Eine Wiese für die Waldfüchse: Die beiden Initiatoren Lisa Simla und Julia Blum (rechts) auf dem Gelände des ehemaligen Schulgartens am Solztalweg. © Kai A. Struthoff

Auf einer Wiese am Rande des Solztal-Kinderwegs in Bad Hersfeld soll ab August der erste reine Waldkindergarten des Kreises eröffnen.

Bad Hersfeld - „Es hat sich leider alles sehr lange hingezogen“, berichten die beiden Initiatorinnen des Projekts Julia Blum und Lisa Simla vom privaten Trägerverein Naturleben Waldhessen e.V. Es gebe bereits viele Interessenten, denn die naturnahe Waldpädagogik werde bei Eltern und Kindern immer beliebter.

Für die „Waldfüchse“ wird derzeit ein alter Bauwagen als Unterkunft aufgearbeitet. Geplant werde zunächst mit einer Gruppenstärke von 22 Kindern, die von zwei Erzieherinnen und einem Erzieher betreut werden sollen.

Vorangegangen war eine lange Suche nach einem geeigneten Grundstück für den Waldkindergarten. Der ursprüngliche Standort am Wald in der Nähe des Schützenhauses in Kathus musste aus praktischen und rechtlichen Gründen aufgegeben werden, weil es sowohl mit der Zuwegung als auch den Fördergeldern Probleme gegeben habe. Nun wurde im ehemaligen „Schulgarten“ in Sorga eine geeignete Fläche gefunden.

Der Wiesenstreifen wird von einem Feld, der Solz und dem Solztalweg begrenzt und ist über eine asphaltierte Straße zu erreichen. Parkmöglichkeiten stehen am nahen Schützenhaus in Sorga zur Verfügung. Über eine Notfallunterkunft bei Extremwetterlage werde sowohl mit dem Schützenverein als auch mit der nahen Grundschule verhandelt, erklären Julia Blum und Lisa Simla.

Der Bauwagen als Unterkunft wurde mit Mitteln der Stadt gebraucht bei E-Bay erworben. Alle notwendigen Genehmigungsverfahren laufen. Die Untere Naturschutzbehörde sowie die Kita-Fachaufsicht des Landkreises sind in das Verfahren eingebunden. Die Bad Hersfelder Stadtverordneten unterstützen mehrheitlich das Projekt. Dafür sind im Haushalt 106 000 Euro vorgesehen.

Die „Waldfüchse“ sind der erste reine Waldkindergarten im Kreis. In Breitenbach am Herzberg ist seit vielen Jahren eine Waldkindergruppe an die örtliche Kita angegliedert. Den nächsten reinen Waldkindergarten gibt es in Oberaula, wo sich viele Kommunalpolitiker und Interessierte über die dortigen Erfahrungen informiert haben.

---+---

▸ Aufgabe a
Übersetzen Sie diesen Satz aus dem Textausschnitt über den Waldkindergarten ins Englische: „Geplant werde zunächst mit einer Gruppenstärke von 22 Kindern, die von zwei Erzieherinnen und einem Erzieher betreut werden sollen.“

---+---

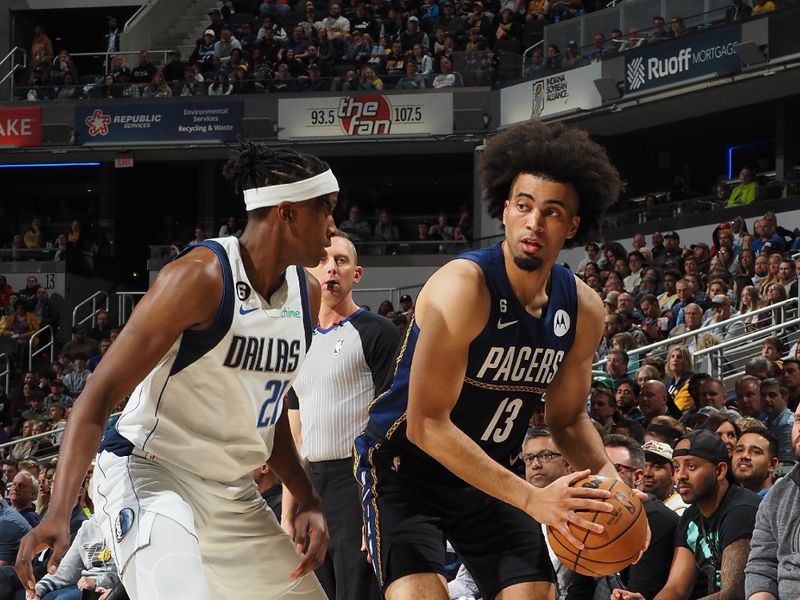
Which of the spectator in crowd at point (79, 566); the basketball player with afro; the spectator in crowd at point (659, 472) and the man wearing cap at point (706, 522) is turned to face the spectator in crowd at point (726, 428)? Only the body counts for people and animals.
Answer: the spectator in crowd at point (79, 566)

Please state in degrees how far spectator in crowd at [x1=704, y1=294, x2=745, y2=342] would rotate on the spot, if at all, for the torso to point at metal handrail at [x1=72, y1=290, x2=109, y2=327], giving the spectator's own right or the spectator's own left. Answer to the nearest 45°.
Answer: approximately 90° to the spectator's own right

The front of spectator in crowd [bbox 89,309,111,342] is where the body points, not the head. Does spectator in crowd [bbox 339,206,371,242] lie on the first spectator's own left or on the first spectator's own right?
on the first spectator's own left

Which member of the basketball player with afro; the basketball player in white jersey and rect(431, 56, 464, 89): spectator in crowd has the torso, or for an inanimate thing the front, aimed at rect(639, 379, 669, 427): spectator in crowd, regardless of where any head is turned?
rect(431, 56, 464, 89): spectator in crowd

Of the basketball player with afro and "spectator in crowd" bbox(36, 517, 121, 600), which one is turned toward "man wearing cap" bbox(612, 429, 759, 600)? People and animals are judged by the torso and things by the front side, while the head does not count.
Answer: the spectator in crowd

---+---

▸ Aufgabe b
Wiederholen Sie die gesamte Auflistung oben Zeile für Zeile ohne jede Änderung. Lassen Sie dabei die Bilder weg.

▸ Antwortfeld a
Initially, plans call for a group size of 22 children, who are to be cared for by two female educators and one male educator.

▸ Antwortfeld b
Which of the spectator in crowd at point (79, 566); the basketball player with afro; the spectator in crowd at point (659, 472) and the man wearing cap at point (706, 522) is turned to face the spectator in crowd at point (726, 428)? Only the body counts for people and animals.
Answer: the spectator in crowd at point (79, 566)

Please state in degrees how far spectator in crowd at [x1=704, y1=294, x2=745, y2=342] would rotate on the spot, if at all, for the torso to point at metal handrail at [x1=72, y1=290, x2=109, y2=327], giving the spectator's own right or the spectator's own left. Answer to the nearest 45°.
Answer: approximately 90° to the spectator's own right

The front of spectator in crowd [bbox 89,309,111,342] is where the body points, not the head. Does spectator in crowd [bbox 339,206,371,242] lie on the first spectator's own left or on the first spectator's own right?
on the first spectator's own left

Which member of the basketball player with afro; the basketball player in white jersey and rect(431, 56, 464, 89): spectator in crowd has the torso, or for an inanimate thing the front, aimed at rect(639, 379, 669, 427): spectator in crowd, regardless of where any head is turned?
rect(431, 56, 464, 89): spectator in crowd

Of the basketball player with afro and "spectator in crowd" bbox(36, 517, 121, 600), which one is turned toward "man wearing cap" bbox(612, 429, 759, 600)? People and animals are judged by the torso and things by the front side, while the head does not count.
Answer: the spectator in crowd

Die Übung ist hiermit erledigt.